• **AIM OF THE EXERCISE**
The line containing "cup: present [1062,586,1108,620]" marks the start. Restate it and every following line through the end of the records exactly, and nothing else, leaving out the pictures.

Scene change detection data:
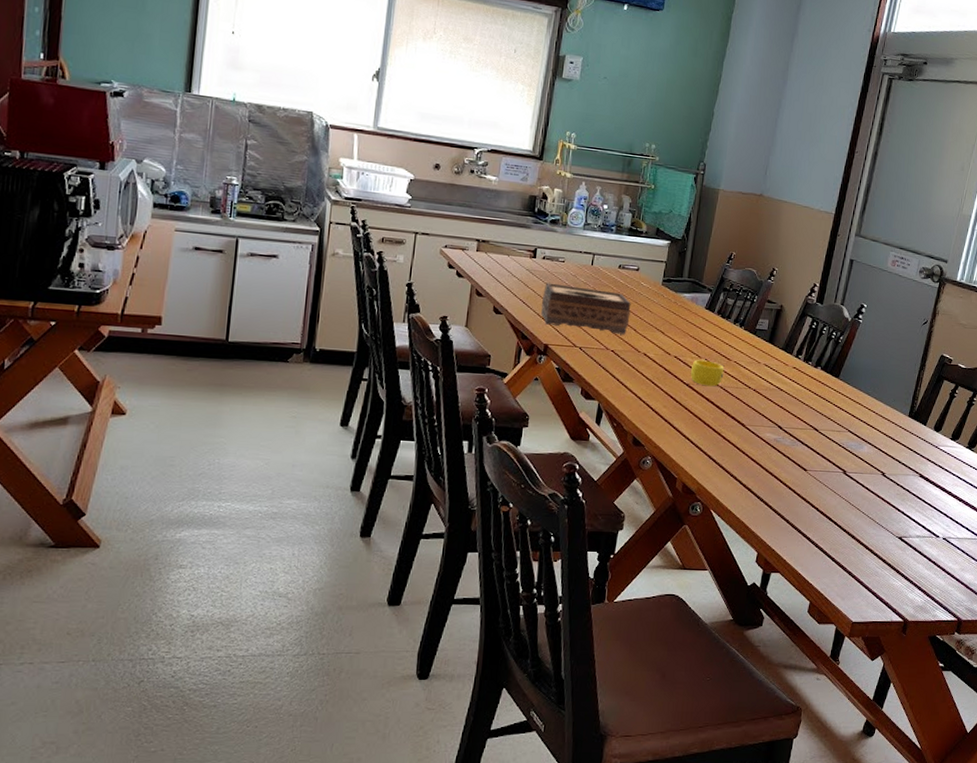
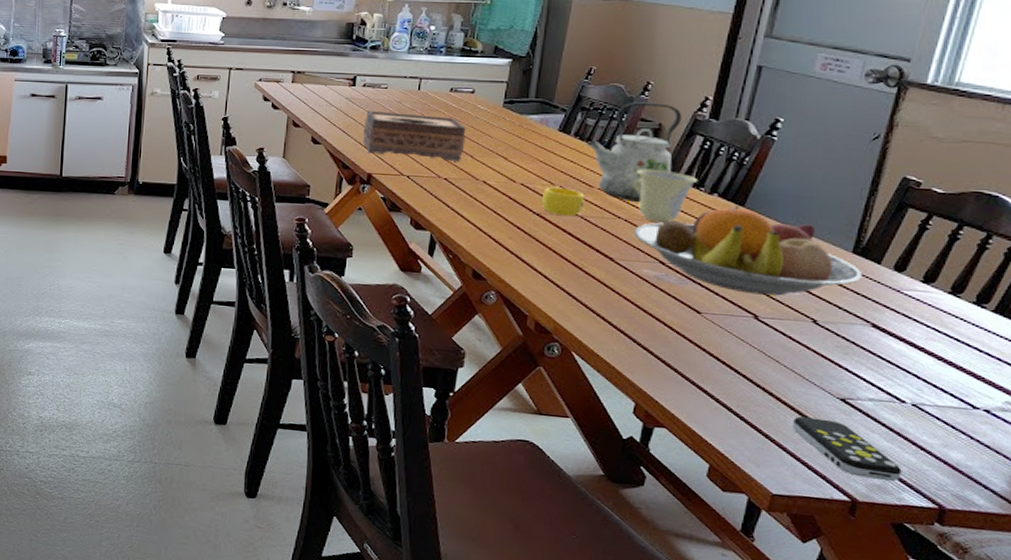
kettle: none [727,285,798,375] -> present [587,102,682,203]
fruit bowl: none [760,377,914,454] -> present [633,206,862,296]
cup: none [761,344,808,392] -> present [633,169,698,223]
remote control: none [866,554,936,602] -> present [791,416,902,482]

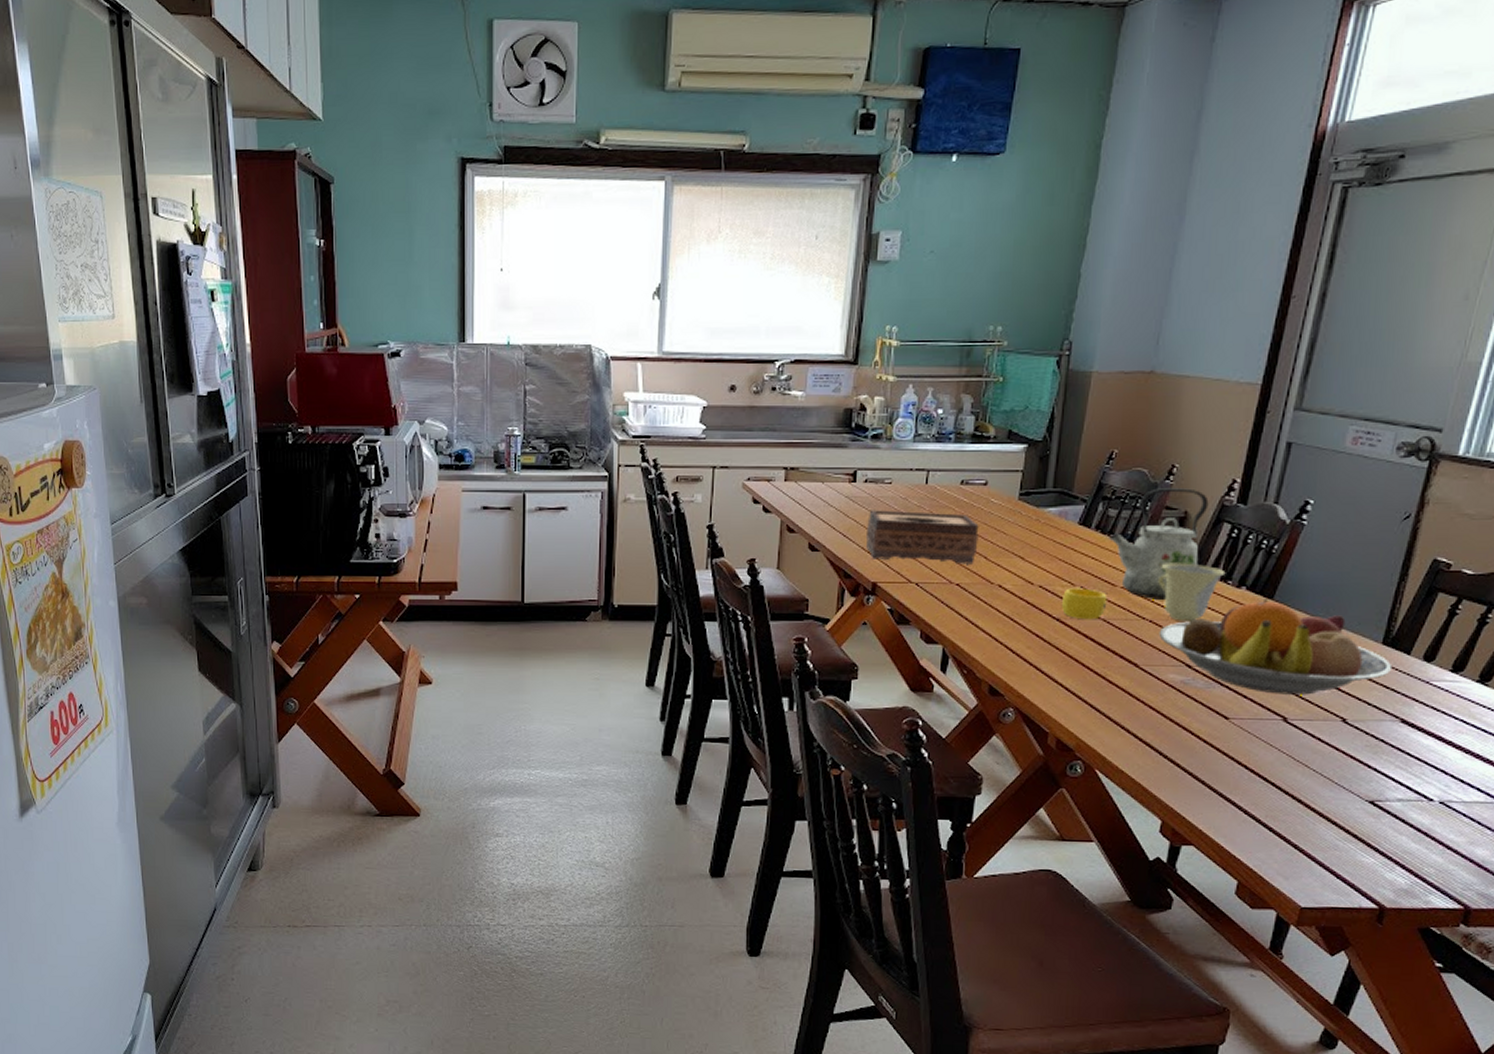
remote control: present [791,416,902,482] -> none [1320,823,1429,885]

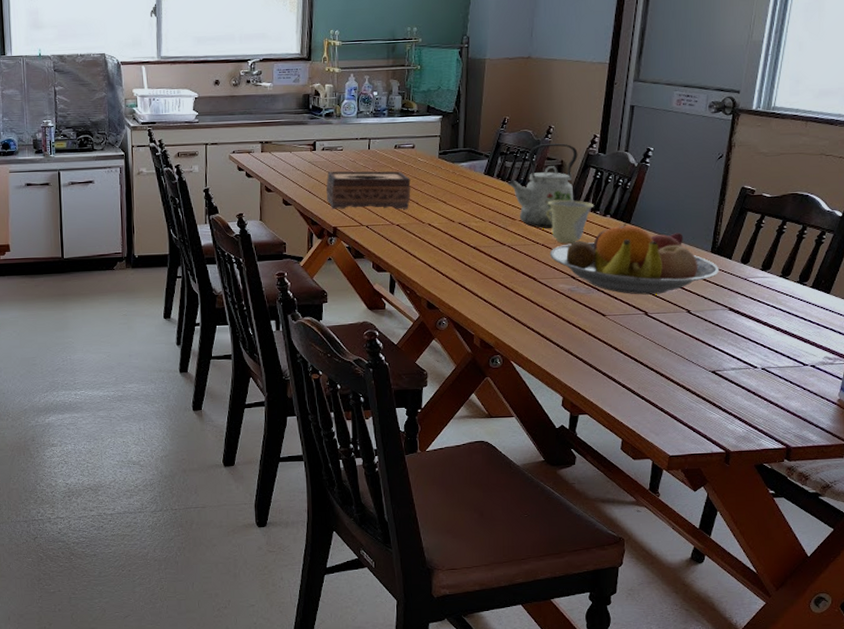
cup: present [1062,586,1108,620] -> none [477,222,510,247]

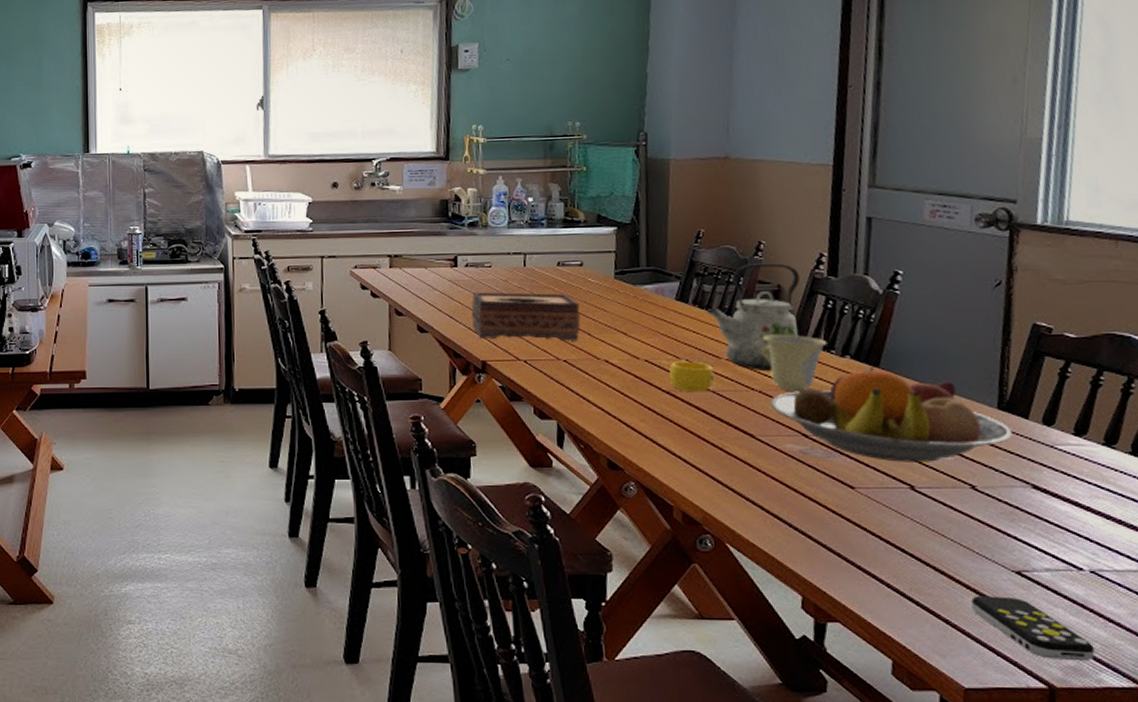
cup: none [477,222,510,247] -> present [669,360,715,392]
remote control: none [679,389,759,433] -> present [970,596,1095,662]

• **EXERCISE ANSWER**
cup: present [1062,586,1108,620] -> none [477,222,510,247]

cup: none [477,222,510,247] -> present [669,360,715,392]
remote control: none [679,389,759,433] -> present [970,596,1095,662]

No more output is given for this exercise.